Functions Of Kenya Law Reform Commission

This article highlights functions of the Kenya Law Reform Commission (KLRC). KLRC was established in 1982 through the enactment of the Law Reform Commission Act (Chapter 3 of the laws of Kenya).

The mandate of the commission as set out in Section 3 of the Act is to keep under review all the law of Kenya to ensure its systematic development and reform, including the integration, unification and codification of the law, elimination of anomalies, repeal of obsolete and unnecessary enactments and its simplification and modernization.

KLRC draws its current legal mandate from three primary instruments of governance which inform its establishment, structure and operations. The said instruments are the Law Reform Commission Act (Cap 3), the State Corporations Act (Cap 446) and the Constitution of Kenya 2010.

Here are functions of the Kenya Law Reform Commission.
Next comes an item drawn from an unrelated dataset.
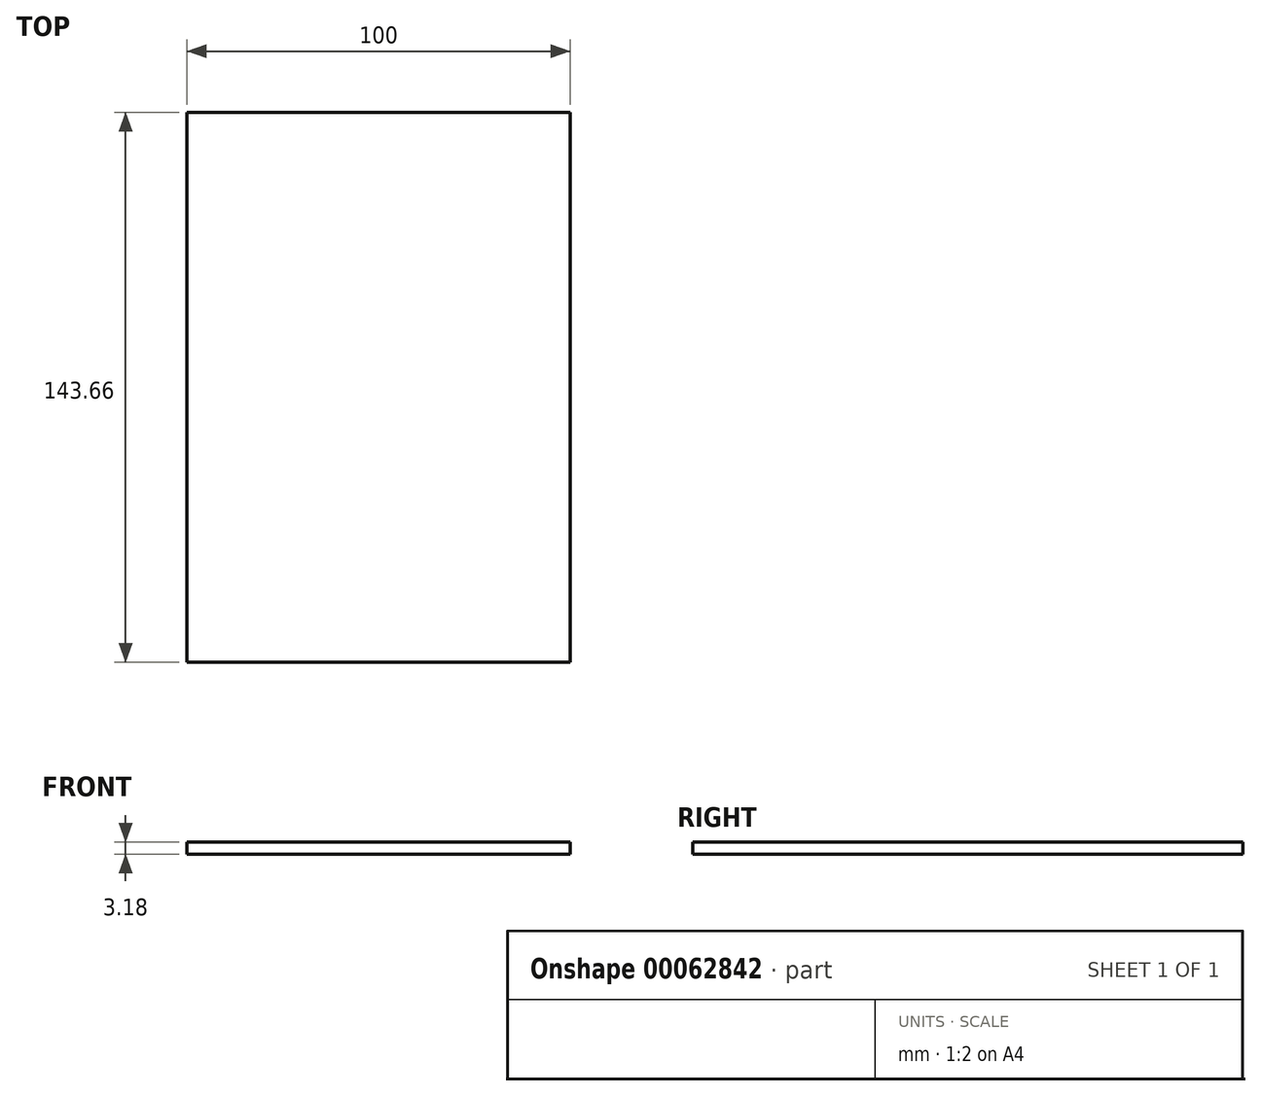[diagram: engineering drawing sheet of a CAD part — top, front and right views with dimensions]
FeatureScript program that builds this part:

1. To keep under review all the law and recommend its reform to ensure;

  • that the law conforms to the letter and spirit of the constitution
  • that the law is among others, consistent, harmonized, just, simple, accessible, modern and cost effective in application
  • that the law systematically develops in compliance with the values and principles enshrined in the constitution
  • keep the public informed of review or proposed reviews of any laws and keep updated data of all laws passed and reviewed by parliament
  • the respect for and observance of treaty obligations in relation to international instruments that constitute part of the law of Kenya by virtue of Article 2(5) and (6) of the constitution

2. To provide advice, technical assistance and information to the national and county governments with regard to the reform or amendment of a branch of the law.

3. To work with the Attorney General and the Commission for the Implementation of the Constitution in preparing for tabling, in parliament , the legislation and administrative procedures required to implement the constitution.

4. To undertake research and comparative studies relating to law reform upon request or on its own motion.

5. To formulate and implement programmes, plans and actions for the effective reform of laws and administrative procedures at national and county government levels.

6. To consult and collaborate with state and non state organs, departments and agencies in the formulation of legislation to give effect to the social, economic and political policies for the time being in force.

7. To formulate by means of draft bills or any proposals for reform of national or county government legislation.

8. Advise the national or county governments on the review and reform of their legislation.

9. To undertake public education on matters relating to law reform

10. Perform any other functions as may be prescribed by the Constitution or any other written law.